● EXERCISE
Every record gets copied exactly, and no picture goes with it.

Top of DATA RECORDS

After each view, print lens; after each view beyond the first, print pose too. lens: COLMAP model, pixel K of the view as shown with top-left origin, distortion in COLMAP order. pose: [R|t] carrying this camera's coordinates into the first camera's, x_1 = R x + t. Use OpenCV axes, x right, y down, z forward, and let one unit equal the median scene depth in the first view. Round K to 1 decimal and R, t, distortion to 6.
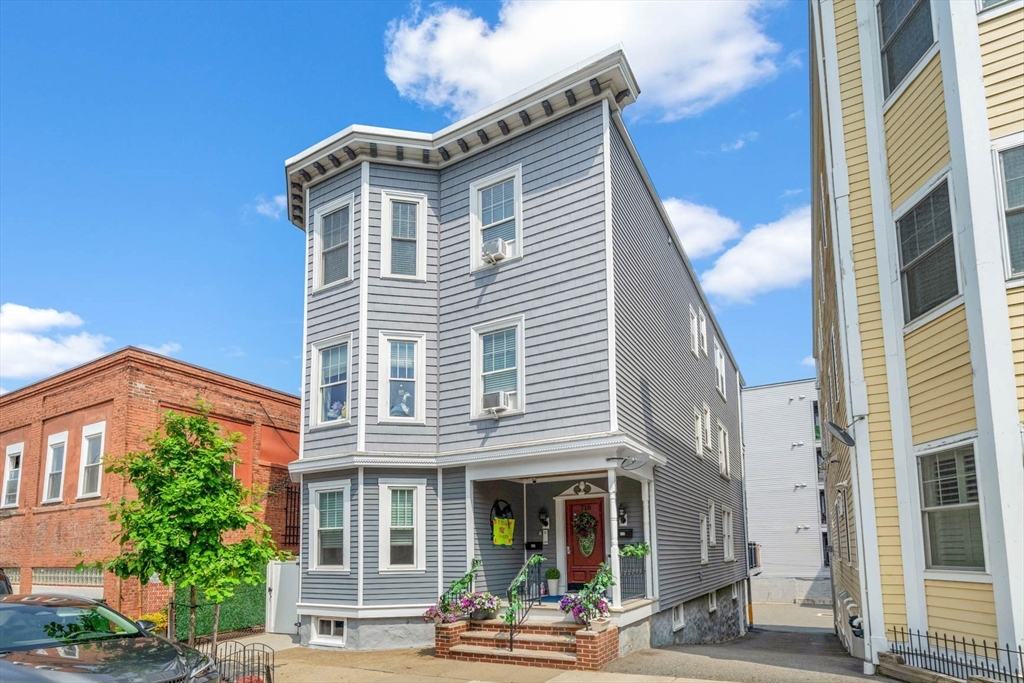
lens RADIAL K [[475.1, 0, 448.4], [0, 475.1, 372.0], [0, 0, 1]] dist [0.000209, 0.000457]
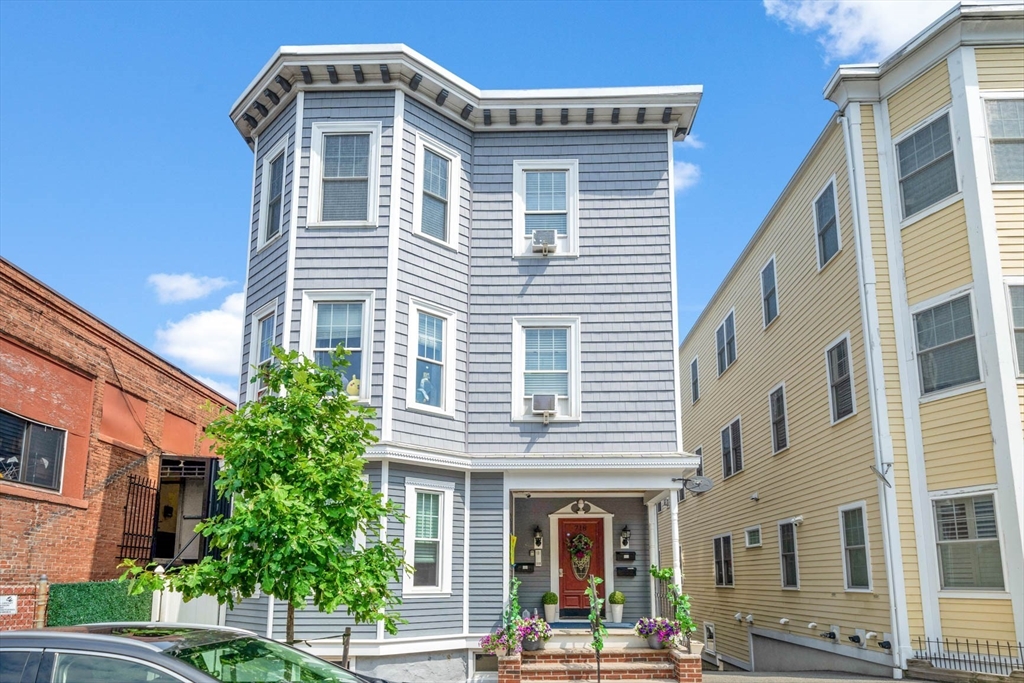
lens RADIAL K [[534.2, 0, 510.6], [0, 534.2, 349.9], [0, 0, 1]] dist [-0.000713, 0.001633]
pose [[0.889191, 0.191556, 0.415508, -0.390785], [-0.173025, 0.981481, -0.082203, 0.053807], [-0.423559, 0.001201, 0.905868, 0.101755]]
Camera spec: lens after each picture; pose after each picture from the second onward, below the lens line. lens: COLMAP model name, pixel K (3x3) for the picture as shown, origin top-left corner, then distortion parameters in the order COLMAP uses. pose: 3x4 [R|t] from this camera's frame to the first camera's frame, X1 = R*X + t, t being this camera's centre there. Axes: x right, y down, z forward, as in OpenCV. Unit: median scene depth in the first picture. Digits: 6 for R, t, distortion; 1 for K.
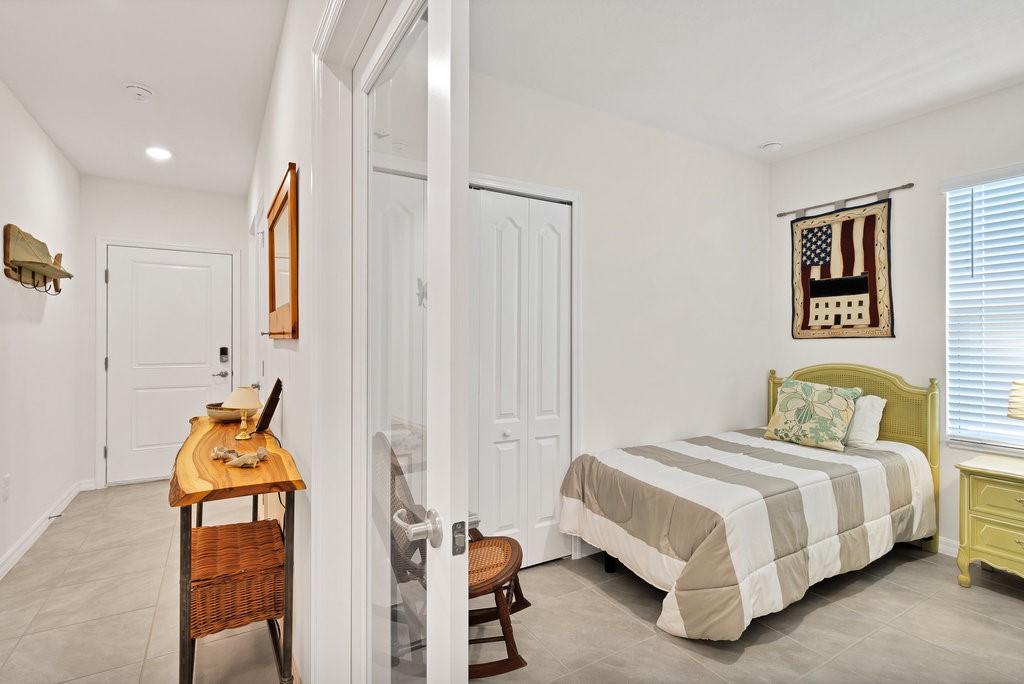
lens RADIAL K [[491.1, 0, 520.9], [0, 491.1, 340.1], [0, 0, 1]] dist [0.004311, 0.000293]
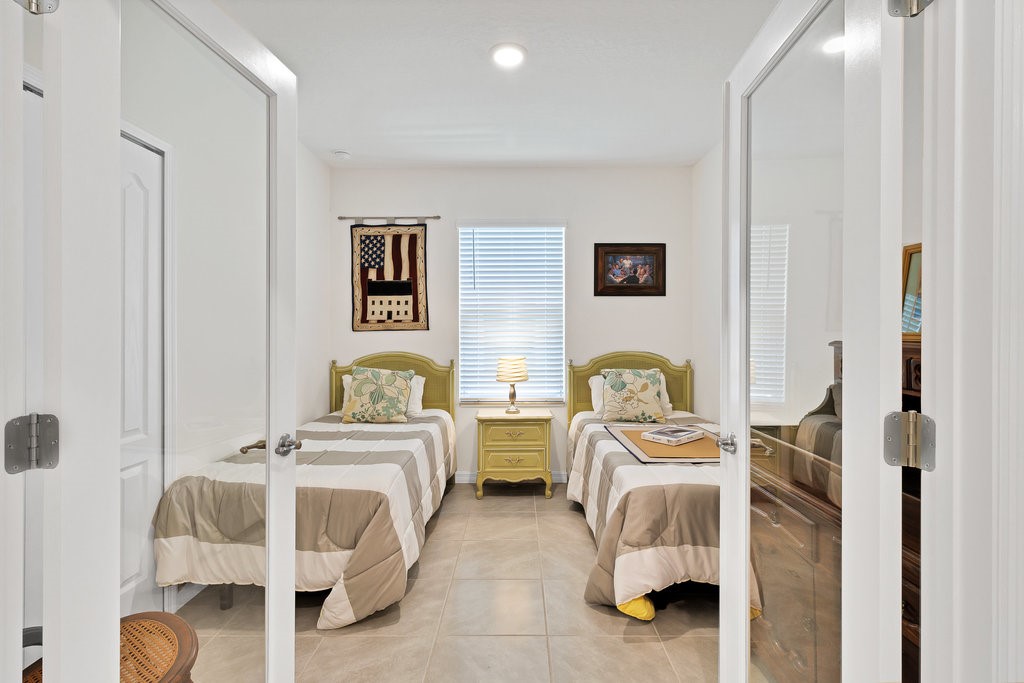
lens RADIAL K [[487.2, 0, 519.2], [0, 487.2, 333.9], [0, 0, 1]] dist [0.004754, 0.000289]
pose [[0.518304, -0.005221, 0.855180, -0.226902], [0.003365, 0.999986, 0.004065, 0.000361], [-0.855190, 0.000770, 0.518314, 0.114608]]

Bottom of DATA RECORDS

● RESPONSE AREA
After each view, print lens; after each view beyond the first, print pose too. lens: COLMAP model, pixel K of the view as shown with top-left origin, distortion in COLMAP order. pose: [R|t] carrying this camera's coordinates into the first camera's, x_1 = R x + t. Use OpenCV axes, x right, y down, z forward, and let one unit equal the median scene depth in the first view. Round K to 1 decimal and R, t, distortion to 6.
lens RADIAL K [[475.1, 0, 448.4], [0, 475.1, 372.0], [0, 0, 1]] dist [0.000209, 0.000457]
lens RADIAL K [[534.2, 0, 510.6], [0, 534.2, 349.9], [0, 0, 1]] dist [-0.000713, 0.001633]
pose [[0.889191, 0.191556, 0.415508, -0.390785], [-0.173025, 0.981481, -0.082203, 0.053807], [-0.423559, 0.001201, 0.905868, 0.101755]]
Camera spec: lens after each picture; pose after each picture from the second onward, below the lens line. lens: COLMAP model name, pixel K (3x3) for the picture as shown, origin top-left corner, then distortion parameters in the order COLMAP uses. pose: 3x4 [R|t] from this camera's frame to the first camera's frame, X1 = R*X + t, t being this camera's centre there. Axes: x right, y down, z forward, as in OpenCV. Unit: median scene depth in the first picture. Digits: 6 for R, t, distortion; 1 for K.
lens RADIAL K [[491.1, 0, 520.9], [0, 491.1, 340.1], [0, 0, 1]] dist [0.004311, 0.000293]
lens RADIAL K [[487.2, 0, 519.2], [0, 487.2, 333.9], [0, 0, 1]] dist [0.004754, 0.000289]
pose [[0.518304, -0.005221, 0.855180, -0.226902], [0.003365, 0.999986, 0.004065, 0.000361], [-0.855190, 0.000770, 0.518314, 0.114608]]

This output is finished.